Du fait de la revalorisation de la maternité, on ne trouve plus louable, comme dans la France de naguère, de « donner » son enfant à une famille plus aisée ou à un parent proche (cf. Agnès Fine). Dans le Québec d’aujourd’hui, adopter « au loin » des fillettes chinoises ou vietnamiennes a son lot d’avantages mais aussi de contraintes (cf. Françoise-Romaine Ouelette). L’adoption concerne aussi le père qui fait sien l’enfant né grâce au sperme d’un donneur anonyme (cf. Michèle Laborde-Barbanègre), ou encore les enfants non consanguins qui, vivant sous le même toit, finissent par s’adopter fraternellement, au sein de ces familles recomposées de plus en plus nombreuses (cf. Agnès Martial).
Dans l’entreprise, où on conjugue parenté réelle et parenté fictive (cf. Véronique Moulinié), on cherche, comme dans la famille, à forger des réseaux de relations privilégiées. On investit l’enfant qui porte votre prénom ou qu’on dit vous ressembler (cf. Bernard Vernier). Les passionnés de généalogie jettent leur dévolu sur tel ou tel de leurs ancêtres (cf. Sylvie Sagnes).
Quel rôle jouent ces « affinités électives » dans la construction de la parenté ? à l’heure où l’on veut réglementer plus strictement l’adoption internationale et repenser le droit de la famille, cet ouvrage éclaire notre système de filiation et ses récents bouleversements.

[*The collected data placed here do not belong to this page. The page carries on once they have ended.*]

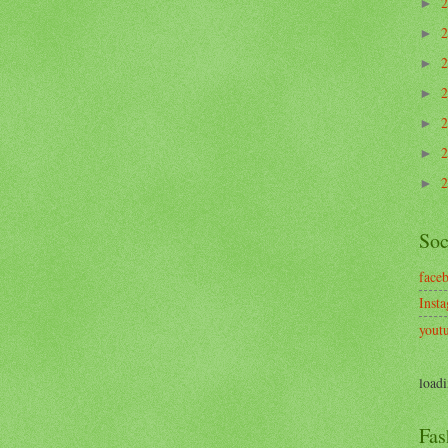
►
►
►
►
►
►
►
Soc
face
Inst
yout
loadi
Fas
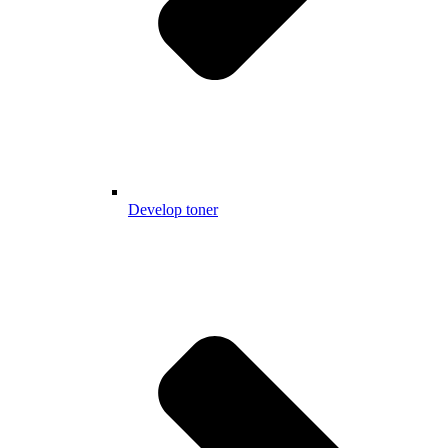
Develop toner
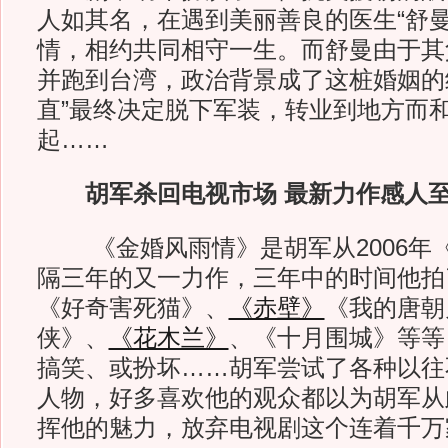
人如其名，在遇到美丽善良的医生“舒曼
情，相约共同相守一生。而舒曼由于其
并跑到台湾，政治背景成了这桩婚姻的
直”最终决定脱下军装，转业到地方而和
起……
胡军杀回电视市场 最新力作感人
《金婚风雨情》是胡军从2006年
隔三年的又一力作，三年中的时间他拍
《好奇害死猫》、
《赤壁》
《我的唐朝
侠》、
《花木兰》
、《十月围城》等等
搞笑、或扮坏……胡军尝试了各种以往
人物，好多喜欢他的观众都以为胡军从
挥他的魅力，放弃电视剧这个连着千万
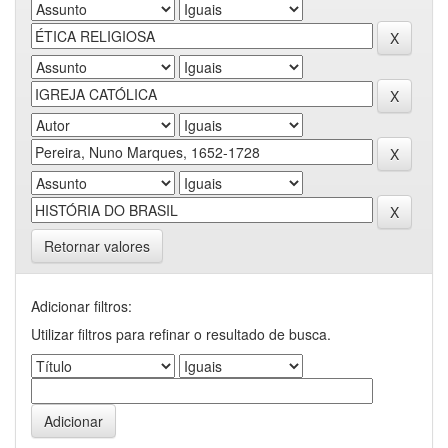
Retornar valores
Adicionar filtros:
Utilizar filtros para refinar o resultado de busca.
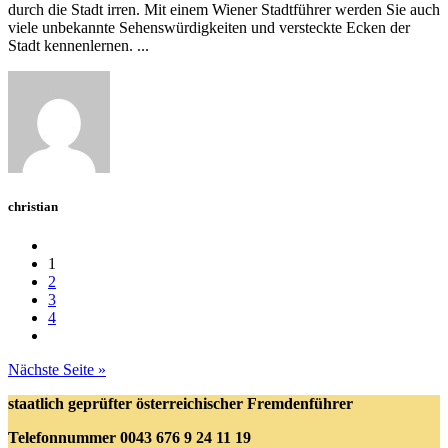
durch die Stadt irren. Mit einem Wiener Stadtführer werden Sie auch
viele unbekannte Sehenswürdigkeiten und versteckte Ecken der
Stadt kennenlernen. ...
christian
1
2
3
4
Nächste Seite »
staatlich geprüfter österreichischer Fremdenführer
Telefonnummer
0043 676 9 24 11 19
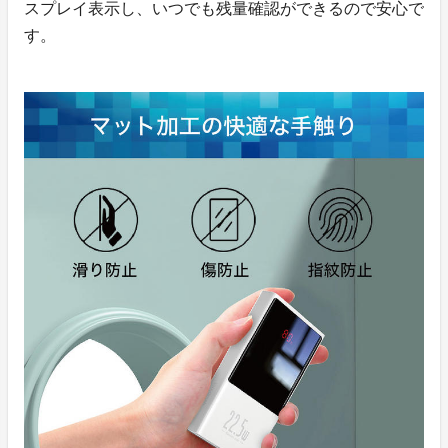
スプレイ表示し、いつでも残量確認ができるので安心で
す。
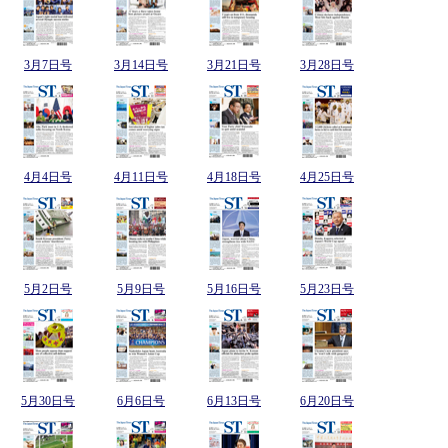
3月7日号
3月14日号
3月21日号
3月28日号
4月4日号
4月11日号
4月18日号
4月25日号
5月2日号
5月9日号
5月16日号
5月23日号
5月30日号
6月6日号
6月13日号
6月20日号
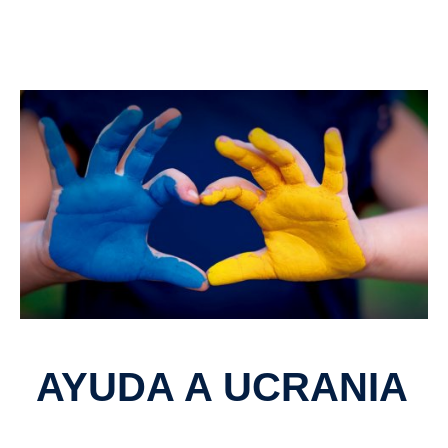
AYUDA A UCRANIA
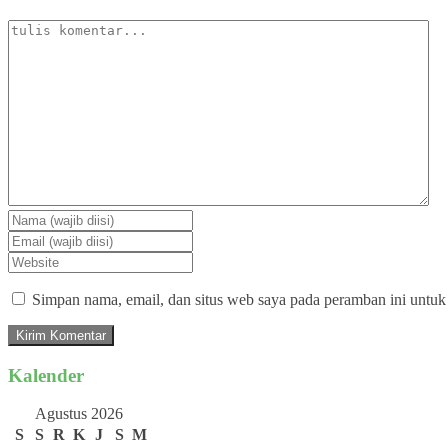
Simpan nama, email, dan situs web saya pada peramban ini untuk
Kalender
Agustus 2026
S
S
R
K
J
S
M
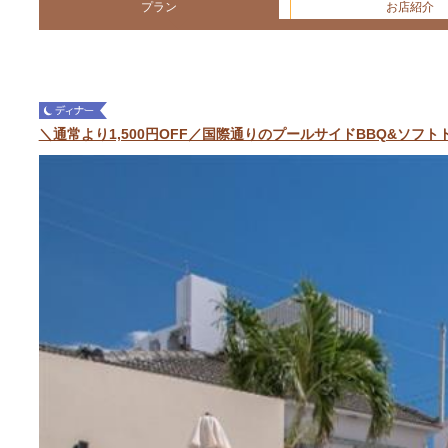
プラン
お店紹介
＼通常より1,500円OFF／国際通りのプールサイドBBQ&ソフ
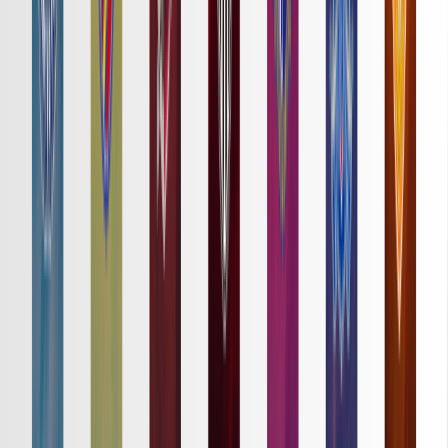
サマリーはこちら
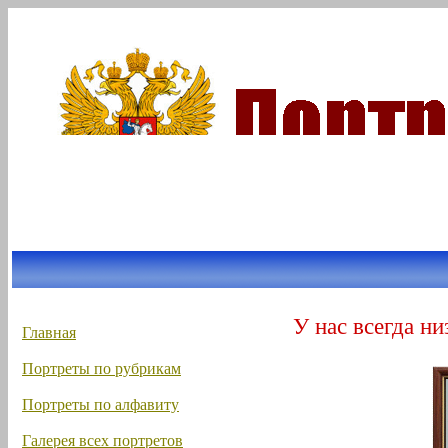
У нас всегда ни
Главная
Портреты по рубрикам
Портреты по алфавиту
Галерея всех портретов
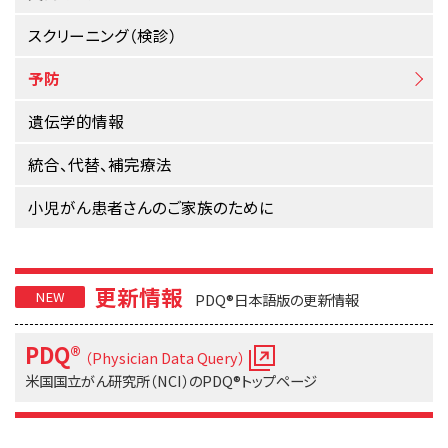
サイト内検索
お問い合わせ
遺伝学的情報
スクリーニング（検診）
統合、代替、補完療法
予防
遺伝学的情報
統合、代替、補完療法
小児がん患者さんのご家族のために
更新情報
PDQ®日本語版の更新情報
PDQ®
（Physician Data Query）
米国国立がん研究所（NCI）の
PDQ®トップページ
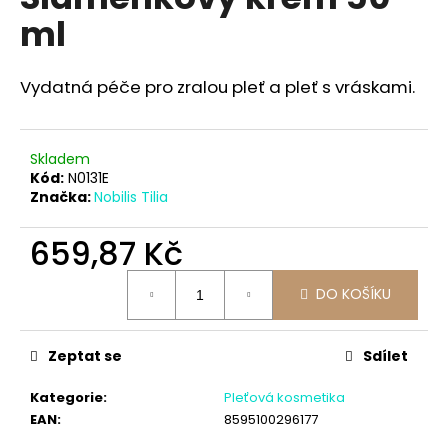
je
a
ml
0,0
z
j
5
í
hvězdiček.
Vydatná péče pro zralou pleť a pleť s vráskami.
t
?
Skladem
Kód:
N0131E
Značka:
Nobilis Tilia
HLEDAT
659,87 Kč
Měrná
DO KOŠÍKU
cena:
D
o
Zeptat se
Sdílet
p
o
Kategorie
:
Pleťová kosmetika
r
EAN
:
8595100296177
u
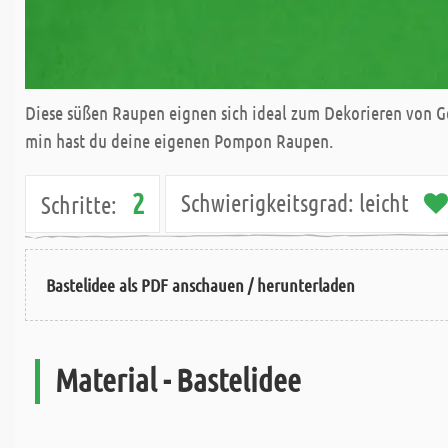
Diese süßen Raupen eignen sich ideal zum Dekorieren von Ge
min hast du deine eigenen Pompon Raupen.
2
Schwierigkeitsgrad:
leicht
Schritte:
Bastelidee als PDF anschauen / herunterladen
Material - Bastelidee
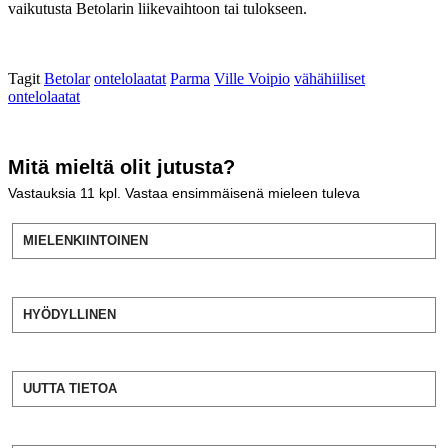
vaikutusta Betolarin liikevaihtoon tai tulokseen.
Tagit
Betolar
ontelolaatat
Parma
Ville Voipio
vähähiiliset
ontelolaatat
Mitä mieltä olit jutusta?
Vastauksia
11
kpl. Vastaa ensimmäisenä mieleen tuleva
MIELENKIINTOINEN
HYÖDYLLINEN
UUTTA TIETOA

Agnès Fine est anthropologue, chercheure au sein du laboratoire Interdisciplinaire Solidarités, Sociétés, Territoires (LISST) au Centre d'anthropologie sociale (CAS) à l'Université Toulouse II-Le Mirail (France). Elle est également directrice d'études à l'École des hautes études en sciences sociales (EHESS, Paris). Ses travaux de recherches portent sur la parenté sexes (parrainage, adoption, interdit de l’inceste, pluriparentalité, homoparentalité... et le genre (identités sexuées, écriture féminine, apprentissage corporel des sexes, homosexualités...).